The buffer capacity is the amount of acid or base a buffer can accept until it can no longer maintain a constant pH.

Direct definition: "The buffer capacity is the amount of acid or base a buffer can accept until it can no longer maintain a constant . It is a value that quantifies the amount of H_3O^+ and OH^- that a solution is capable of neutralizing before the weak acid or conjugate base is used up and the pH of the solution begins to change sharply."

Now what does that mean?

Alright, so we know that it has the word "capacity" so we know its associated to a limit. So the limit of a buffer, or how far a buffer system can be "pushed" before it breaks and is ineffective right? You can think about your temper for example! Lets say your temper is at a level of 0 and you have a younger brother that keeps poking you and running off. Your "buffer capacity" is the amount of pokes it takes until your temper rises. If you get poked a few times I mean you might shrug it off, temper levels may rise to around maybe 1, 2, or 3? seems reasonable. But if you get poked lets say 50 times your temper will be at a 5 and you may end up yelling at your younger brother to STOP!!!!

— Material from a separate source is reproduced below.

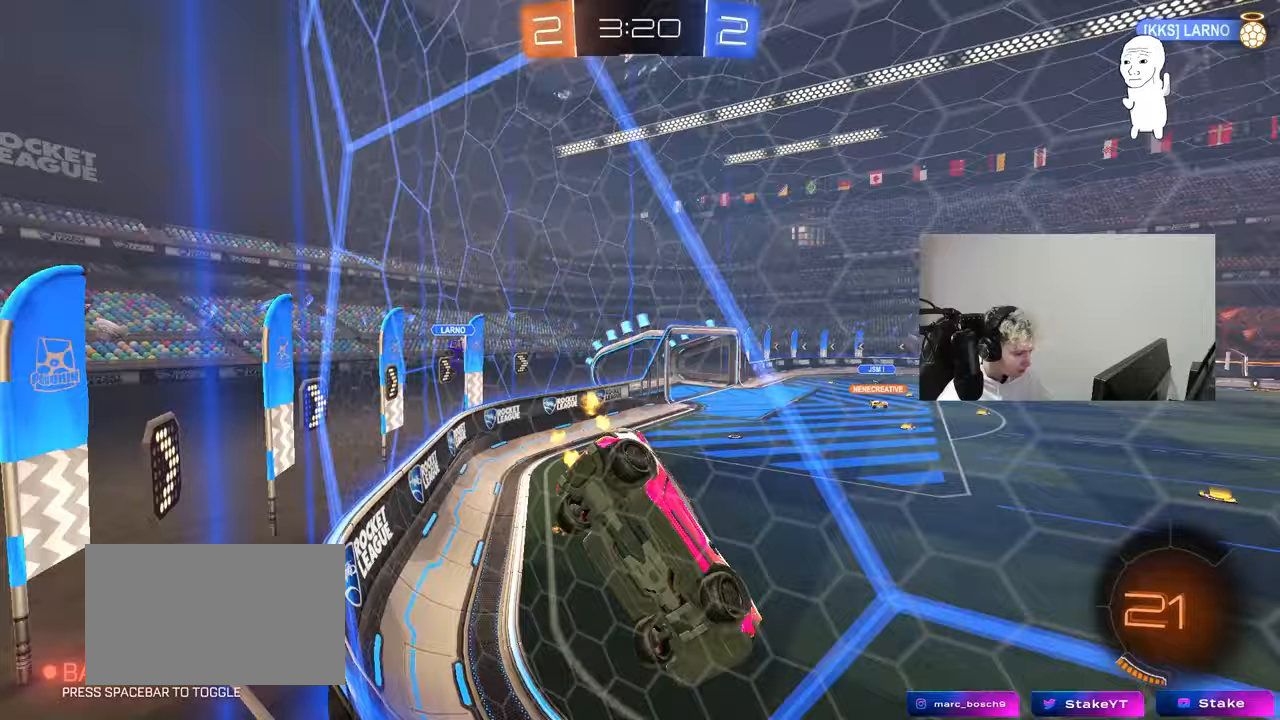
{"keys": ["d"], "mouse": ["left"], "mouse_move": "down-left", "events": [[267, "mouse_left", "down"], [400, "a", "up"], [400, "d", "down"], [400, "w", "up"]]}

Same thing applies to a buffer (however it is less vocal)! Lets say the pH of a buffer is sitting at 5. There is only a certain amount of volume of acid that can be added that if you add anymore, then the buffer system will break it can't handle that much acid and will not stabilize back to a level of 5. Same applies if a base is added - if you add over a certain volume of base then the buffer system will break and will not be able to stabilize back to (for this example) a pH of 5.